▶ [What to work on] Below is a block of records; return all of them exactly, but without the images.

(Dataset entries)
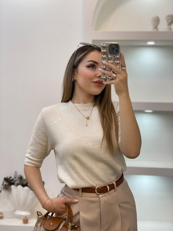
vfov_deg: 36.8
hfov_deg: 28.0
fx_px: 347
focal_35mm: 52
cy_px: 116
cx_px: 86
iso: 64
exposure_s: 1/100
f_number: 2
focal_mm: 6
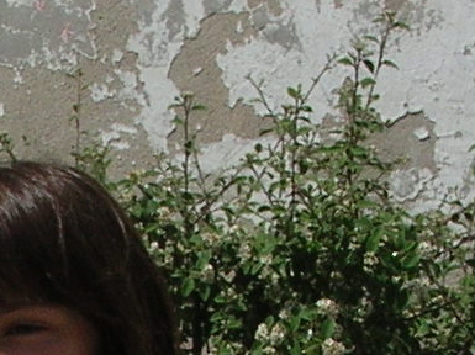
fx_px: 2852
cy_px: 622
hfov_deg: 9.3
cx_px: -196
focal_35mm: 208
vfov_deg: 7.0
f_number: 5.6
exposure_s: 1/592
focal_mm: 5.8
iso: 50
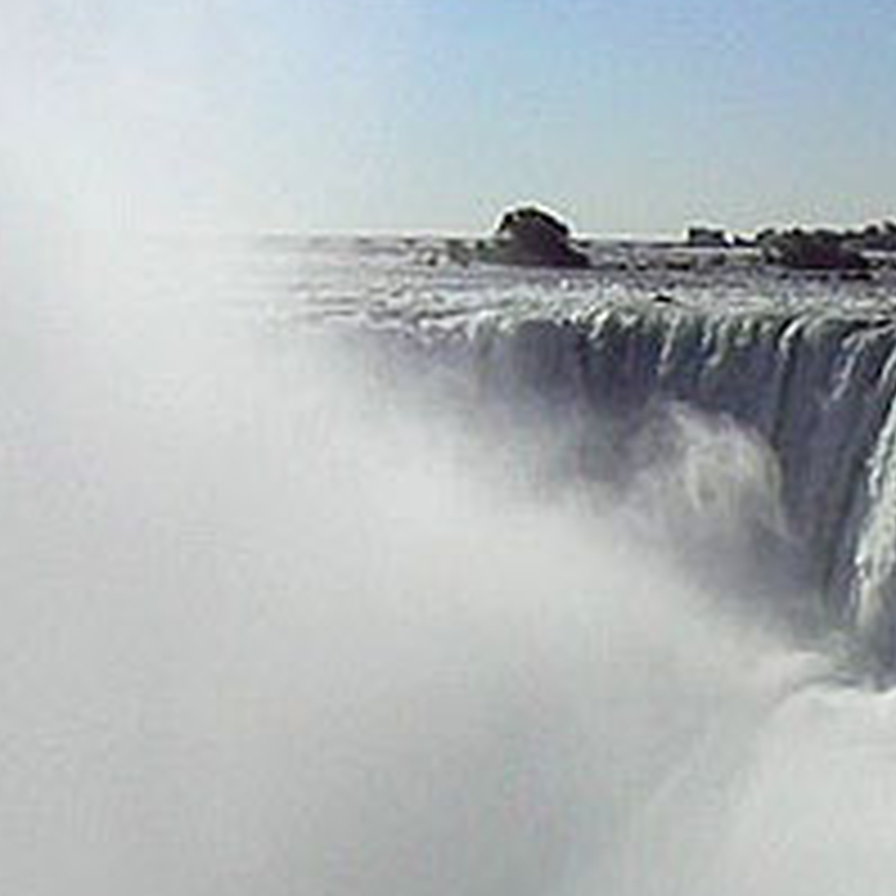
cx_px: 869
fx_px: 2284
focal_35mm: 78
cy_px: 738
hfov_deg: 21.5
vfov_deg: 21.9
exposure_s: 1/3200
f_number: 8
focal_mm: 6.4
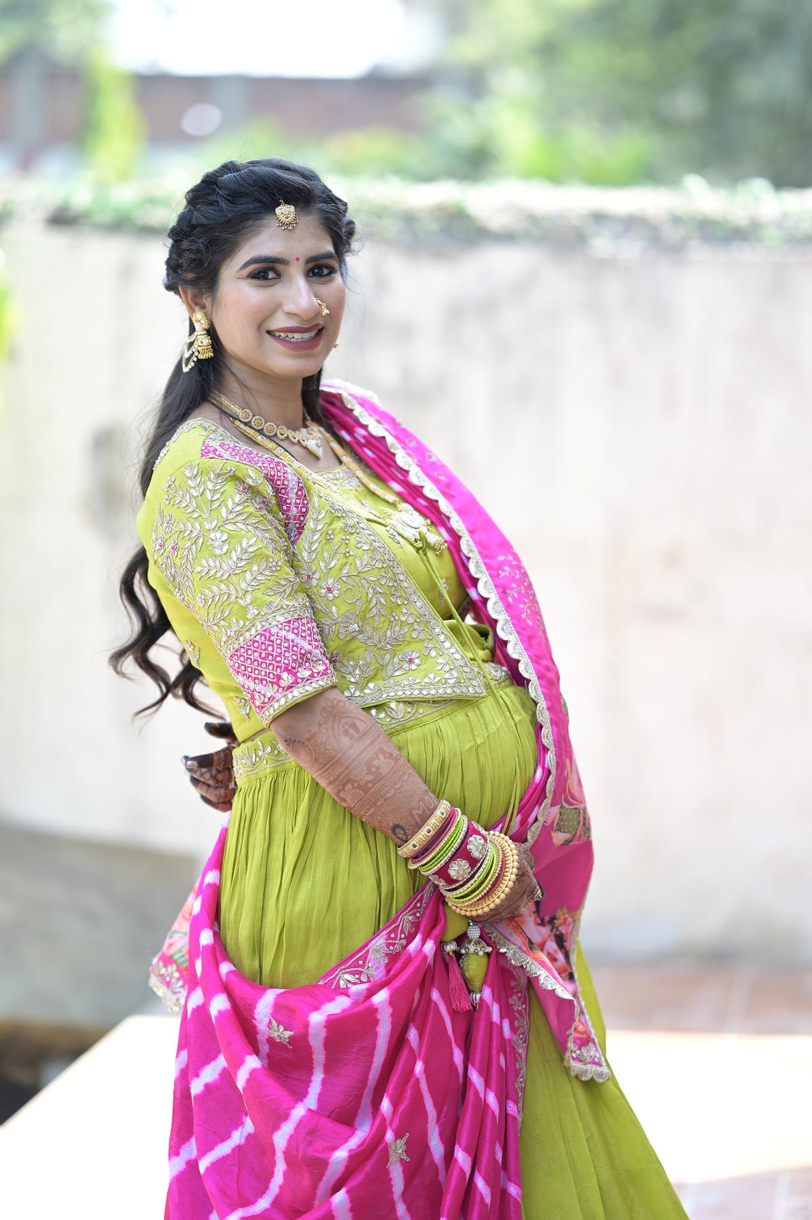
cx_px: 406
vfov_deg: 23.9
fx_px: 2879
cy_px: 610
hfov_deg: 16.1
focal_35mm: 85
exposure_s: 1/500
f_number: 1.8
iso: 160
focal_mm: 85
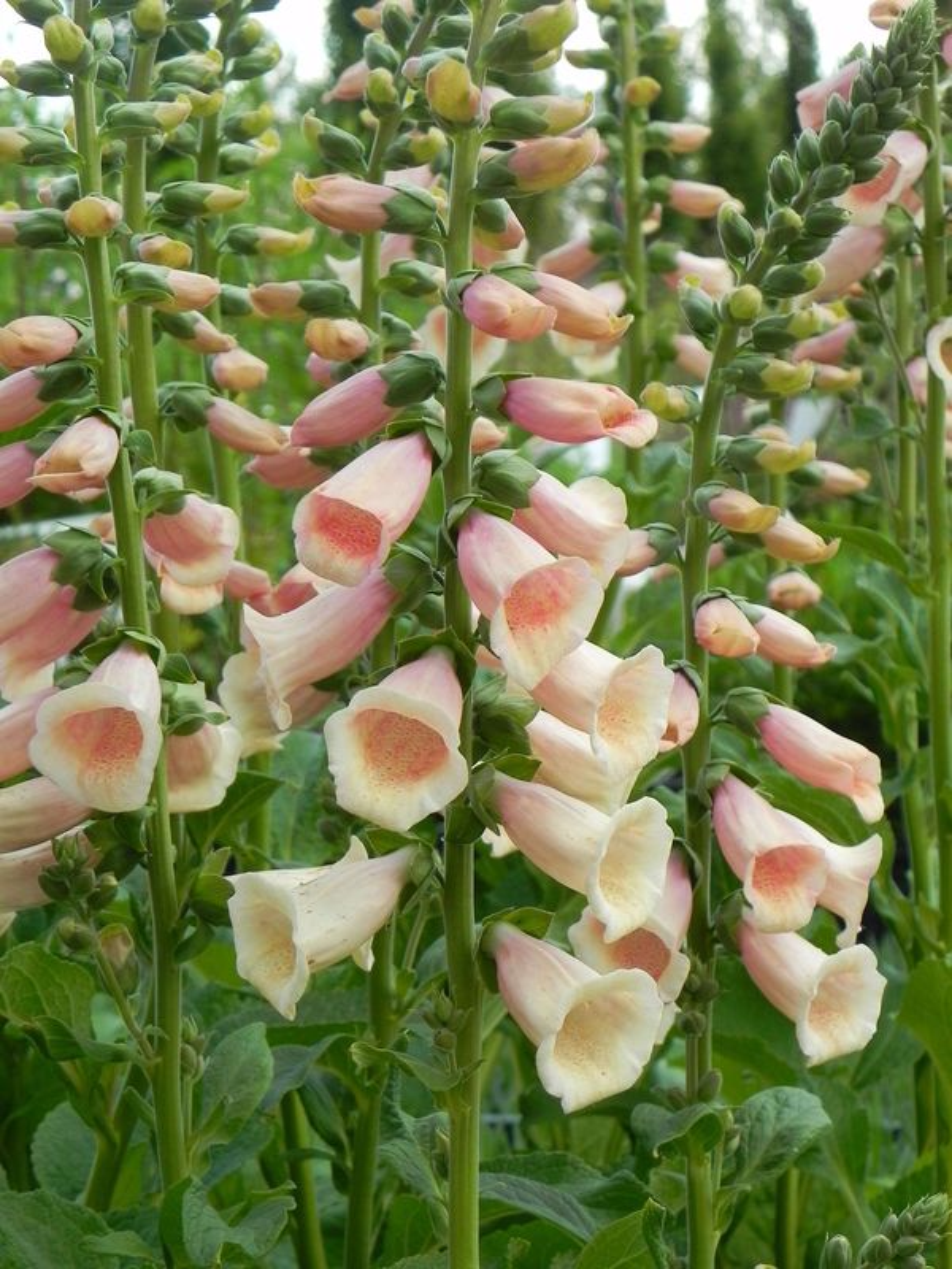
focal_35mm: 85
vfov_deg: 23.0
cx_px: 476
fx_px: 3117
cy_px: 634
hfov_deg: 17.4
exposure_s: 1/15
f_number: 4.5
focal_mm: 15.1
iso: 160
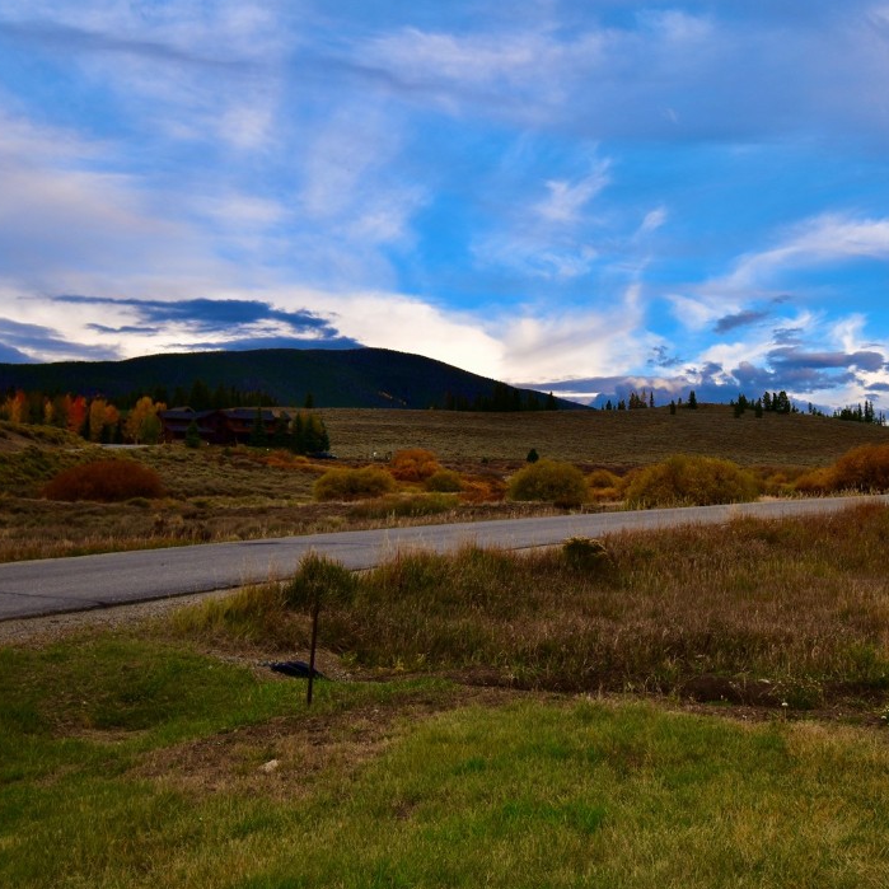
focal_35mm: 42
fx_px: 1220
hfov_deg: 39.5
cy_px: 407
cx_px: 594
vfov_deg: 40.0
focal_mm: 20
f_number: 6.3
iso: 100
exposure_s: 1/160
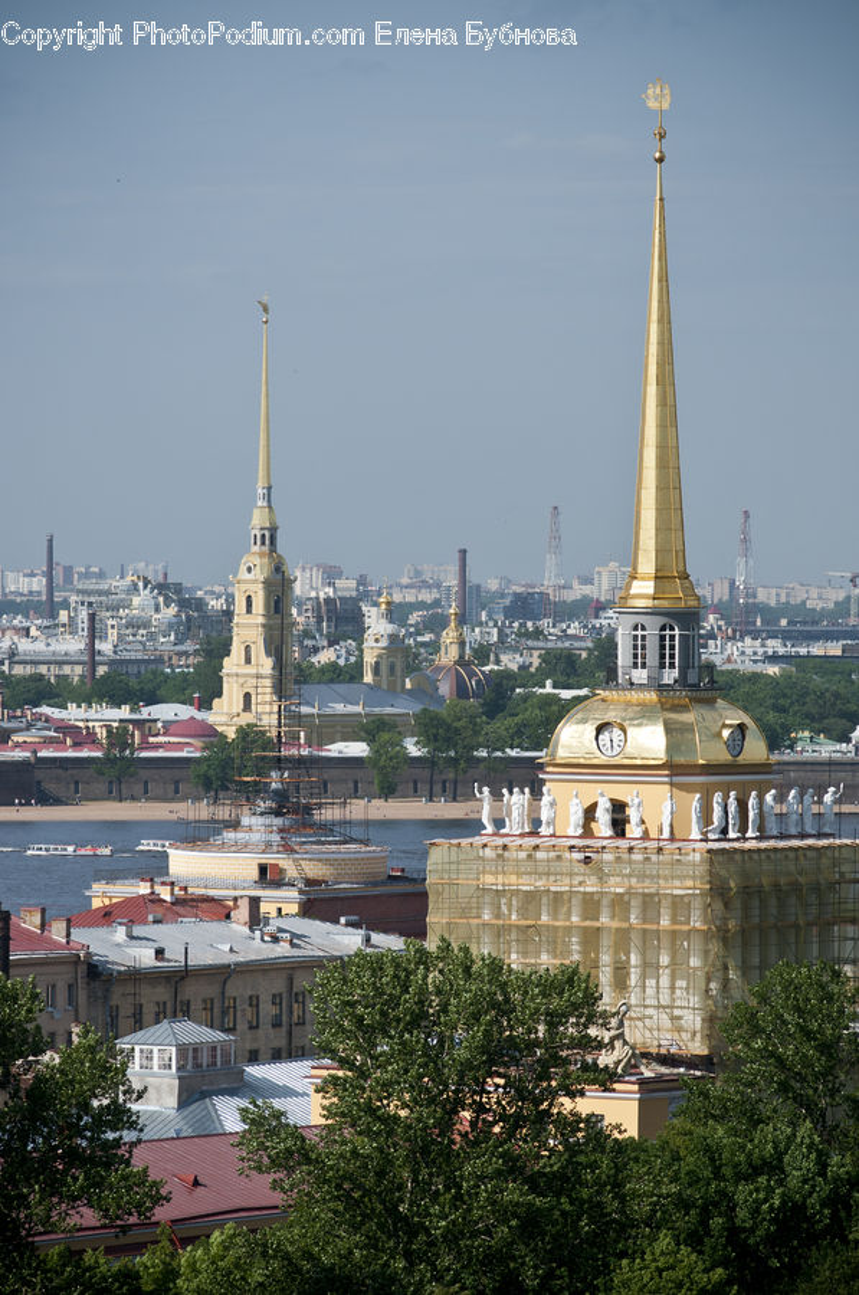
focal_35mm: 202
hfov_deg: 6.8
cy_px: 648
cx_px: 430
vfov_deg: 10.2
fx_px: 7272
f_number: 3.5
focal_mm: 135
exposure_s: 1/2500
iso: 250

▶ [Reply]
vfov_deg: 36.8
hfov_deg: 28.0
fx_px: 347
focal_35mm: 52
cy_px: 116
cx_px: 86
iso: 64
exposure_s: 1/100
f_number: 2
focal_mm: 6
fx_px: 2852
cy_px: 622
hfov_deg: 9.3
cx_px: -196
focal_35mm: 208
vfov_deg: 7.0
f_number: 5.6
exposure_s: 1/592
focal_mm: 5.8
iso: 50
cx_px: 869
fx_px: 2284
focal_35mm: 78
cy_px: 738
hfov_deg: 21.5
vfov_deg: 21.9
exposure_s: 1/3200
f_number: 8
focal_mm: 6.4
cx_px: 406
vfov_deg: 23.9
fx_px: 2879
cy_px: 610
hfov_deg: 16.1
focal_35mm: 85
exposure_s: 1/500
f_number: 1.8
iso: 160
focal_mm: 85
focal_35mm: 85
vfov_deg: 23.0
cx_px: 476
fx_px: 3117
cy_px: 634
hfov_deg: 17.4
exposure_s: 1/15
f_number: 4.5
focal_mm: 15.1
iso: 160
focal_35mm: 42
fx_px: 1220
hfov_deg: 39.5
cy_px: 407
cx_px: 594
vfov_deg: 40.0
focal_mm: 20
f_number: 6.3
iso: 100
exposure_s: 1/160
focal_35mm: 202
hfov_deg: 6.8
cy_px: 648
cx_px: 430
vfov_deg: 10.2
fx_px: 7272
f_number: 3.5
focal_mm: 135
exposure_s: 1/2500
iso: 250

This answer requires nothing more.